_Selected excerpt_:
'''

Computes the primorial of n.

Examples

use rug::Integer;
let mut i = Integer::new();
// 7 * 5 * 3 * 2
i.assign_primorial(10);
assert_eq!(i, 210);

`fn binomial(&mut self, k: u32) -> &mut Integer`

Computes the binomial coefficient over k.

Examples

use rug::Integer;
// 7 choose 2 is 21
let mut i = Integer::from(7);
assert_eq!(*i.binomial(2), 21);

`fn binomial_ref(&self, k: u32) -> BinomialRef`

Computes the binomial coefficient over k.

Examples

use rug::Integer;
// 7 choose 2 is 21
let i = Integer::from(7);
assert_eq!(Integer::from(i.binomial_ref(2)), 21);

`fn assign_binomial_u(&mut self, n: u32, k: u32)`

Computes the binomial coefficient n over k.

Examples

use rug::Integer;
// 7 choose 2 is 21
let mut i = Integer::new();
i.assign_binomial_u(7, 2);
assert_eq!(i, 21);

`fn assign_fibonacci(&mut self, n: u32)`

Computes the Fibonacci number.

This function is meant for an isolated number. If a sequence of Fibonacci numbers is required, the first two values of the sequence should be computed with assign_fibonacci_2(), then iterations should be used.

Examples

use rug::Integer;
let mut i = Integer::new();
i.assign_fibonacci(12);
assert_eq!(i, 144);

`fn assign_fibonacci_2(&mut self, previous: &mut Integer, n: u32)`

Computes a Fibonacci number, and the previous Fibonacci number.

This function is meant to calculate isolated numbers. If a sequence of Fibonacci numbers is required, the first two values of the sequence should be computed with this function, then iterations should be used.

Examples

use rug::Integer;
let mut i = Integer::new();
let mut j = Integer::new();
i.assign_fibonacci_2(&mut j, 12);
assert_eq!(i, 144);
assert_eq!(j, 89);
// Fibonacci number F[-1] is 1
i.assign_fibonacci_2(&mut j, 0);
assert_eq!(i, 0);
assert_eq!(j, 1);

`fn assign_lucas(&mut self, n: u32)`

Computes the Lucas number.

This function is meant for an isolated number. If a sequence of Lucas numbers is required, the first two values of the sequence should be computed with assign_lucas_2(), then iterations should be used.

Examples

use rug::Integer;
let mut i = Integer::new();
i.assign_lucas(12);
assert_eq!(i, 322);

`fn assign_lucas_2(&mut self, previous: &mut Integer, n: u32)`

Computes a Lucas number, and the previous Lucas number.

This function is meant to calculate isolated numbers. If a sequence of Lucas numbers is required, the first two values of the sequence should be computed with this function, then iterations should be used.

'''

_Given information_:
'''

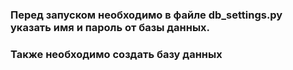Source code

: ### Перед запуском необходимо в файле db_settings.py указать имя и пароль от базы данных.
### Также необходимо создать базу данных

'''

_Work request 1_: In the rug Integer documentation, rewrite the paragraph beginning "This function is meant for an isolated number. If a sequence of Fibonacci numbers" as a short list that keeps its main facts.
_Work request 2_:
Answer these questions from the rug Integer documentation, one line each:
(a) What result does the example for assign_primorial(10) expect?
(b) According to the comment in the assign_fibonacci_2 example, what is the Fibonacci number F[-1]?
(c) What value does the example expect after calling assign_lucas(12)?
_Work request 3_: Write a continuation of the rug Integer documentation that begins right after its final sentence.

_Expected answer 1_:
- It computes a single, isolated Fibonacci number.
- For a sequence of Fibonacci numbers, compute the first two values with assign_fibonacci_2(), then use iterations.

_Expected answer 2_:
(a) 210
(b) 1
(c) 322

_Expected answer 3_:
Examples

use rug::Integer;
let mut i = Integer::new();
let mut j = Integer::new();
i.assign_lucas_2(&mut j, 12);
assert_eq!(i, 322);
assert_eq!(j, 199);
i.assign_lucas_2(&mut j, 0);
assert_eq!(i, 2);
assert_eq!(j, -1);

`fn assign_random_bits(&mut self, bits: u32, rng: &mut RandState)`

Generates a random number with a specified maximum number of bits.

Examples

use rug::Integer;
use rug::rand::RandState;
let mut rand = RandState::new();
let mut i = Integer::new();
i.assign_random_bits(0, &mut rand);
assert_eq!(i, 0);
i.assign_random_bits(80, &mut rand);
assert!(i.significant_bits() <= 80);

`fn random_below(&mut self, rng: &mut RandState) -> &mut Integer`

Generates a non-negative random number below the given boundary value.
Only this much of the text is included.